Francisco Cruzate

Personal information
- Full name: Francisco Cruzate Grenzner
- Birth name: Francesc Cruzate i Grenzner
- Date of birth: 7 July 1878
- Place of birth: Barcelona, Spain
- Date of death: 2 September 1910 (aged 32)
- Place of death: Barcelona, Spain
- Position(s): Forward

Senior career*
- Years: Team / Apps / (Gls)
- 1899–1902: FC Barcelona / 5 / (0)

= Francisco Cruzate =

Spanish athlete and footballer

Francisco Cruzate Grenzner (7 July 1878 – 2 September 1910) was a Spanish footballer who played as a forward for FC Barcelona during the first three seasons of the club's life and an athlete who stood out in athletic events, being considered the first Spanish record holder in the 800 metres run, which he set on 25 November 1900.

==Biography==
On 10 December 1899, Cruzate participated in the first organized athletic event held in Spain, which took place in the surroundings of the Casanovas hotel in Barcelona, currently occupied by the San Pablo hospital, and consisted of a race over approximately 800m (two 400-meter straights and a curve), which he won ahead of second-placed Joan Gamper, who had founded FC Barcelona just two weeks before, on 29 November, and who had played in the club's first-ever match just two days before. Cruzate, however, only debuted for Barça two weeks later, on Christmas Eve, in a 3–1 win over Català FC. He played a further four matches for Barcelona between 1900 and 1902, although he did not get to play any official matches, only friendly matches.

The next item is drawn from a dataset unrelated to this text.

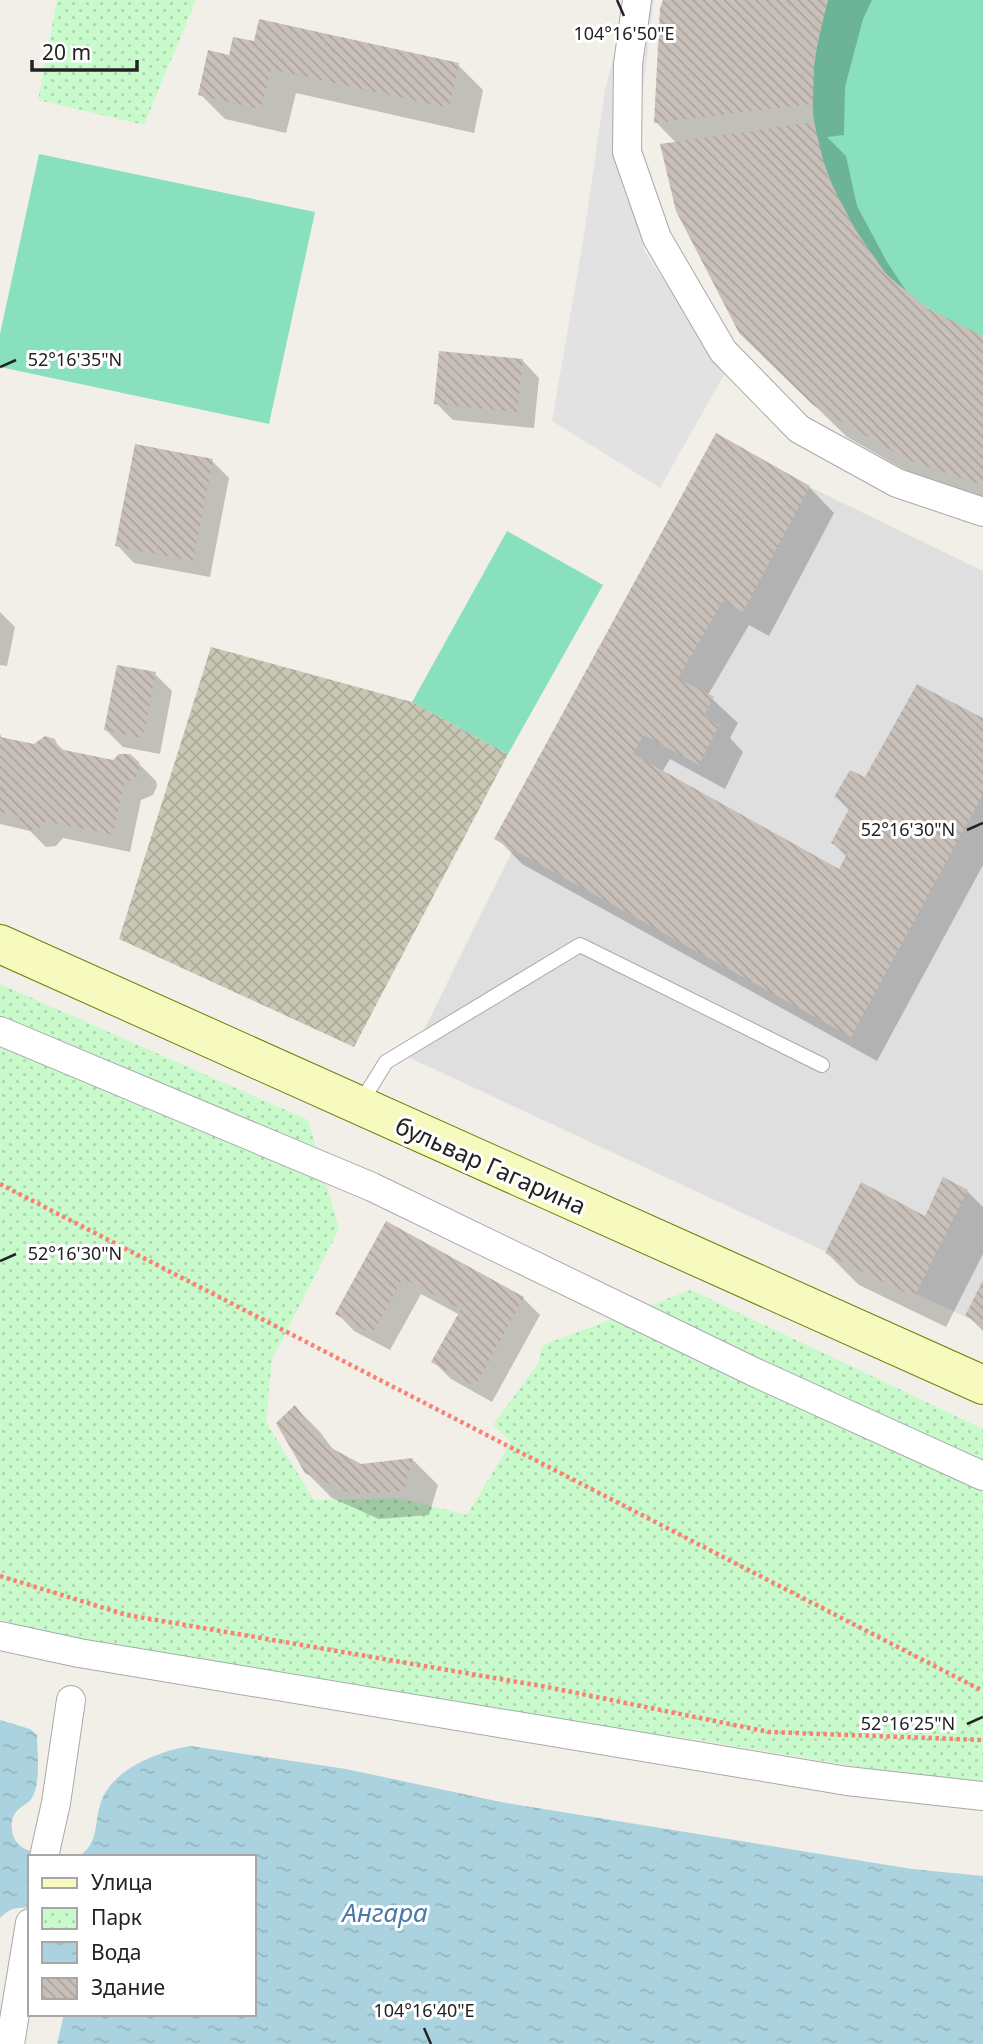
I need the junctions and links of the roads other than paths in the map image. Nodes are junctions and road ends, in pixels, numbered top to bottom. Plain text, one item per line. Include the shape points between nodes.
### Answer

In November 1900, on the occasion of the inauguration of the first FC Barcelona field, also next to the Casanovas hotel (supposedly on the same site where the previous year's race took place), two races were organized, 100 and 800 meters, this one going around the field four times, unlike the one organized the previous year, which had much longer straights. Cruzate participated in both, coming third in the 100 meters, behind Fermín Lomba and Miguel Valdés, and then, on 25 November, he proclaimed himself the winner of the longest race with a time of 2 minutes and 41 seconds, the first 800-meter record, which he held for 14 years until it was finally broken by Sócrates Quintana of the Gimnástica Española on 6 April 1914.

According to the press of 20 October 1900, Cruzate was named director of foot races for FC Barcelona, a kind of precedent for the club's athletics section. He had a testimonial participation as a football player, but later he became a very active element in recruiting new players for the Blaugrana club.

In his personal life, he was the owner of a wholesale clothing store. Cruzate died of a heart attack on 2 September 1910, at 32 years old.